Records shown
┄┄┄┄┄┄┄┄┄┄

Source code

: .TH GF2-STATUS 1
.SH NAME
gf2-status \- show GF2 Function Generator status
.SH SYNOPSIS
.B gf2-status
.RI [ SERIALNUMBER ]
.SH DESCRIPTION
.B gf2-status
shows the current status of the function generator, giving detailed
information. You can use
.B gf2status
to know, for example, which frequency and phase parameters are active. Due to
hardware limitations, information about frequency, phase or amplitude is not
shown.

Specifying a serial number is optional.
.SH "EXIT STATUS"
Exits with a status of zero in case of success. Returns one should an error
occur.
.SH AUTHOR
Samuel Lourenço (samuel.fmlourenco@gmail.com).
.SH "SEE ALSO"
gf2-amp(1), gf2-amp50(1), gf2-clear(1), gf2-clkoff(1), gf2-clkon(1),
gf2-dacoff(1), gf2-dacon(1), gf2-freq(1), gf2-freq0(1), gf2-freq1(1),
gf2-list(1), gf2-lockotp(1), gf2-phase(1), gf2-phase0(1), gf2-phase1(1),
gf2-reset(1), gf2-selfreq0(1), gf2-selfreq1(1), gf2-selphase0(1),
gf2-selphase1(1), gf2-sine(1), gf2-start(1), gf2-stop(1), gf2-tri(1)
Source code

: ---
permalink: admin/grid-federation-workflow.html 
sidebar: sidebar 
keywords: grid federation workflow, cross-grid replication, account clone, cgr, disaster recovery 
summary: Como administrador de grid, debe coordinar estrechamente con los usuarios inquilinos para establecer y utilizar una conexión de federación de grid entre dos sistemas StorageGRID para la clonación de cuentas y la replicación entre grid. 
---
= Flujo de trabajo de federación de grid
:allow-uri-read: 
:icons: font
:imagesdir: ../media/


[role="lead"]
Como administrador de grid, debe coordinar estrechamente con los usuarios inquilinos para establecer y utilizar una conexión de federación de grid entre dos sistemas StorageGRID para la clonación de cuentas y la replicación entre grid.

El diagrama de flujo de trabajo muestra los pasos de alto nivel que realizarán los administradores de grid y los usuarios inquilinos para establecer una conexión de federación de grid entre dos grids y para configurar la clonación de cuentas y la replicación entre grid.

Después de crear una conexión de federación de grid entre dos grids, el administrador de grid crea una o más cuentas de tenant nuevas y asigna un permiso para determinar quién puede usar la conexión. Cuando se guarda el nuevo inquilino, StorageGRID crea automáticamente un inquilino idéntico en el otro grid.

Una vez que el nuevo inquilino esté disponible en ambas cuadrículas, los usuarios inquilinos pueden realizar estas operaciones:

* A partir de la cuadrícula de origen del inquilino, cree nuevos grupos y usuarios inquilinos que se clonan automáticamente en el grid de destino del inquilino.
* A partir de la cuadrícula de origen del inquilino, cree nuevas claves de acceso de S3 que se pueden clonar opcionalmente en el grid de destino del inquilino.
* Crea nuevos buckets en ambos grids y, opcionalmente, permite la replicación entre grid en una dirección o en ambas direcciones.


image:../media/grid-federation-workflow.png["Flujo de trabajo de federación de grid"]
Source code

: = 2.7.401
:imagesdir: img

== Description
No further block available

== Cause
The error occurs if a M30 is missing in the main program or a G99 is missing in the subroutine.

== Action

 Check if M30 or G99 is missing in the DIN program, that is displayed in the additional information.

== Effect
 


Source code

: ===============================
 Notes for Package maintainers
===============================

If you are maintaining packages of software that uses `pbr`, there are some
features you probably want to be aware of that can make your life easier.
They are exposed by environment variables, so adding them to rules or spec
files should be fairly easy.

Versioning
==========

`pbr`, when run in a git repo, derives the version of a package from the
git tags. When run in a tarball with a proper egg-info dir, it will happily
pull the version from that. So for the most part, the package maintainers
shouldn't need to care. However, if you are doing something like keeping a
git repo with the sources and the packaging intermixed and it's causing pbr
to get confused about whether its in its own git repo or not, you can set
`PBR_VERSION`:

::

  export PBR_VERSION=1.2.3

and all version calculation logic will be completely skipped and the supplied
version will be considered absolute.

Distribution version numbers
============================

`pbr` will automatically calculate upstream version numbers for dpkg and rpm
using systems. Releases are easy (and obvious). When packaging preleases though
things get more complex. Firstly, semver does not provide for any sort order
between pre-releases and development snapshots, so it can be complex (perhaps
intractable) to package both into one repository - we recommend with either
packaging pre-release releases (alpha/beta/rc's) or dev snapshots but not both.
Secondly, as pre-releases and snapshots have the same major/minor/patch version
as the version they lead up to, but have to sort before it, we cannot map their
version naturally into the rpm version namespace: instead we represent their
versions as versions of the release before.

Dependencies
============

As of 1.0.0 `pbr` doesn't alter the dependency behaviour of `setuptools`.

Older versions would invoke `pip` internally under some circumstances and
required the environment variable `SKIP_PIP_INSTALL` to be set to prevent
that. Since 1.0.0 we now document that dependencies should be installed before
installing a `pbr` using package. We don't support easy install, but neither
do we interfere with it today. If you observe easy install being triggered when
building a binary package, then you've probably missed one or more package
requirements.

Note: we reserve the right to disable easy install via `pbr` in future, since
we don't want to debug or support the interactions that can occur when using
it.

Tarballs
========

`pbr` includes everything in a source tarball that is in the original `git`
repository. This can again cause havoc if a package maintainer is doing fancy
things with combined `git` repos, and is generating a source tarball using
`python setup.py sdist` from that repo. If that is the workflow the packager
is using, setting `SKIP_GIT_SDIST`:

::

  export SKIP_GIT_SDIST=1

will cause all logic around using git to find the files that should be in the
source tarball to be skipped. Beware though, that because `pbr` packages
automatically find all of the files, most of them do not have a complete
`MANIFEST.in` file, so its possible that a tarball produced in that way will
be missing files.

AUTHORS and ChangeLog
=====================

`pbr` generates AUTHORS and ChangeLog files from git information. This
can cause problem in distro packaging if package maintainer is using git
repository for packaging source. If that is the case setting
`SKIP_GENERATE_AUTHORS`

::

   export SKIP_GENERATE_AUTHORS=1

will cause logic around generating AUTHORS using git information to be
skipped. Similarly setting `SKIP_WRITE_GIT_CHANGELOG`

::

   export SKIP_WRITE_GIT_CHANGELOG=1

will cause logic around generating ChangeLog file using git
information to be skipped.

┄┄┄┄┄┄┄┄┄┄

Nothing but lines that contain "origen" should appear in the answer. Copy each from the records.

* A partir de la cuadrícula de origen del inquilino, cree nuevos grupos y usuarios inquilinos que se clonan automáticamente en el grid de destino del inquilino.
* A partir de la cuadrícula de origen del inquilino, cree nuevas claves de acceso de S3 que se pueden clonar opcionalmente en el grid de destino del inquilino.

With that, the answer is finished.